TenxTenxTen from Lee Cavaliere on Vimeo.

111 – Make yourself a binary calendar from Lego.

Lego Binary CalendarLego Binary Calendar

Lego Binary Calendar, photo by Ken Denmead

Head GeekDad Ken Denmead has all the info you need in the GeekDad book, it’s another great way to share the basics of binary with your kids, plus it has Lego! Swap the pieces in and out or upside down to represent to I or O and exercise the grey matter to work out what the date is.

1000 – Rave on to some early ’90s electronica and watch the psychedelic video for 10×10 from the album ‘Gorgeous’ by 808 State. They also did another song titled ‘1 in 10′, but that featured UB40 so the less said about that the better.

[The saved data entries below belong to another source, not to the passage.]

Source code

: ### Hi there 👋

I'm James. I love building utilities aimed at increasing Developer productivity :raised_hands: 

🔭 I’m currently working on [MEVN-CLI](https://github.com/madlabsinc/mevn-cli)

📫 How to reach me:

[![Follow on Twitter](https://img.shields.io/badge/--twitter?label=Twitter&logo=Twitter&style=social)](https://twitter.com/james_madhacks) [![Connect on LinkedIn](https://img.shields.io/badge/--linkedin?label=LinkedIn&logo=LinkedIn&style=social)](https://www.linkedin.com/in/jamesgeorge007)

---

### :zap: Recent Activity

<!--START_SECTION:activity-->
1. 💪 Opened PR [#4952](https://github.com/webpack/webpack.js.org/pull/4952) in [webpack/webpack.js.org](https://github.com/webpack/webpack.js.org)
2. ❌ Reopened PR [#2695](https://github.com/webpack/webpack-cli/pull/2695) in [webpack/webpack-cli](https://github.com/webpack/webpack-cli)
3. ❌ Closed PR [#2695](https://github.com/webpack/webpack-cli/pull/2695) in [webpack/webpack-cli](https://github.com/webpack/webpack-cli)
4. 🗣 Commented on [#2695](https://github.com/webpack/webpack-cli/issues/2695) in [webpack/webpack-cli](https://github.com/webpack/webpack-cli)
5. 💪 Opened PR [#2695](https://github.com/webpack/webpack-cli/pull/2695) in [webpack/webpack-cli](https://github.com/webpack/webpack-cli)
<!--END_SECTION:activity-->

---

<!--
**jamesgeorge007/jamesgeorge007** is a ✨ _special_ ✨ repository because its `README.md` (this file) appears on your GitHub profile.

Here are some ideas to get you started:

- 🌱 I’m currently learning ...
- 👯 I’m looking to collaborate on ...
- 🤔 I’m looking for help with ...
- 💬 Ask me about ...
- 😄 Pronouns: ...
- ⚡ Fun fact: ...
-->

1001 – The 10:10 campaign was founded by climate change campaigner Franny Armstrong with a simple goal – to cut your carbon emissions by 10% in 2010. It doesn’t take a huge amount of effort to do it either, insulating your loft or attic, cycling more, flying less and just changing your lightbulbs can all contribute to your 10% cut.
10:10:10 is their ‘Global Day of Doing‘ and it promises to be the ‘biggest-ever day of positive action on climate change’ with 1000s of events planned all over the world, from cycling Sumo wrestlers to mass tree plantings and even Low Carbon Sunday Lunches.

1010 – Finally would would happen at the great intersection of these two numerical systems? Well, if we convert 101010 from binary to decimal, the answer is 42. What further proof do you need that this is indeed a magical day?